Copy and modify configuration files:

cp .env.example .env
# Edit .env to fill in required environment variables

Build and deploy:

sam build
sam deploy --guided

Environment Variables

Variable	Description
`SESSION_BUCKET`	S3 bucket name (auto-created)
`SESSION_TABLE`	DynamoDB table name (auto-created)
`BEDROCK_ACCESS_KEY_ID`	Bedrock access key
`BEDROCK_SECRET_ACCESS_KEY`	Bedrock secret key
`SDK_CLIENT_AUTH_TOKEN`	Internal authentication token
`TELEGRAM_BOT_TOKEN`	Telegram Bot Token
`QUEUE_URL`	SQS queue URL (auto-created)

Tech Stack

Runtime: Python 3.12 + Claude Agent SDK
Computing: AWS Lambda (ARM64)
Storage: S3 + DynamoDB
Message Queue: AWS SQS (Standard Queue + DLQ)
AI: Claude via Amazon Bedrock
Orchestration: AWS SAM
Integration: Telegram Bot API + MCP

SQS Async Architecture

Problem Solved: Telegram Webhook times out and retries after ~27s, while Agent processing may take 30-70s, causing duplicate responses.

Solution:

Producer Lambda receives Webhook, writes to SQS, returns 200 immediately (<1s)
Consumer Lambda consumes from SQS, calls Agent Server, sends response to Telegram
Retry 3 times on failure, then move to dead letter queue (DLQ)

Queue Configuration:

VisibilityTimeout: 900s (= Lambda timeout)
maxReceiveCount: 3 (retry 3 times)
DLQ Alarm: CloudWatch alarm triggers when messages enter DLQ

Session Management

Lifecycle:

New message → Query DynamoDB mapping
Mapping exists → Download conversation.jsonl from S3 → Restore session
No mapping → Create new session → Save mapping to DynamoDB
Processing done → Upload updates to S3

Persistent Files:

conversation.jsonl - Conversation history (required for restoration)
debug.txt - Debug logs
todos.json - Task status

Configure SubAgents

Edit agent-sdk-server/claude-config/agents.json:

{
  "agent-name": {
    "description": "Agent description",
    "prompt_file": "agents/prompt.md",
    "tools": ["specific tool name"],
    "model": "haiku"
  }
}

Note: The tools field does not support wildcards; you must specify complete tool names.

Configure Skills

Create a new Skill in the agent-sdk-server/claude-config/skills/ directory:

Create a folder: skills/your-skill/
Create a SKILL.md file with YAML frontmatter and Markdown description
Claude Agent SDK will auto-discover and use these Skills

Example: skills/hello-world/SKILL.md

Configure MCP Servers

Edit agent-sdk-server/claude-config/mcp.json, supporting two types:

HTTP MCP: HTTP endpoint pointing to remote MCP servers
Command-line MCP: Start local MCP servers via command and args

Examples include AWS knowledge base MCP servers.

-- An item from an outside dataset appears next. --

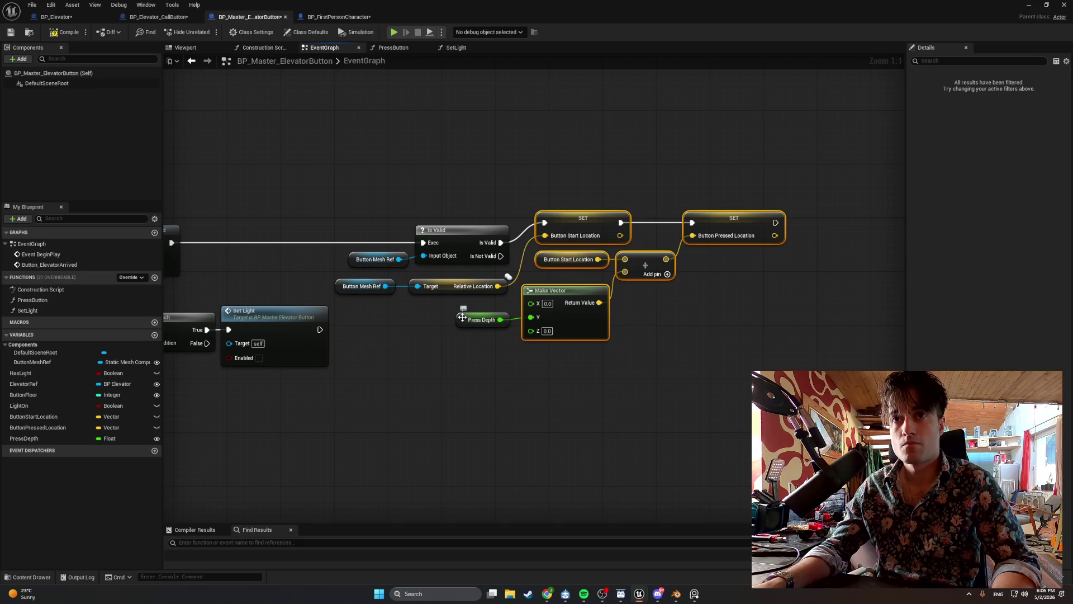
pyautogui.moveTo(557, 236); pyautogui.dragTo(557, 256)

Refer to existing configurations to add more MCP servers.

Quick Start Examples

The project includes the following example components; follow these examples to add other components:

SubAgent Example: aws-support Agent in agents.json
Skill Example: skills/hello-world/SKILL.md
MCP Example: AWS knowledge base and documentation MCP servers in mcp.json

TODO

Multi-tenant TenantID isolation

License

MIT

中文文档

项目概述

基于 Claude Agent SDK 构建的 Serverless AI Agent 系统，通过 S3+DynamoDB 实现无状态容器的"有状态"会话持久化。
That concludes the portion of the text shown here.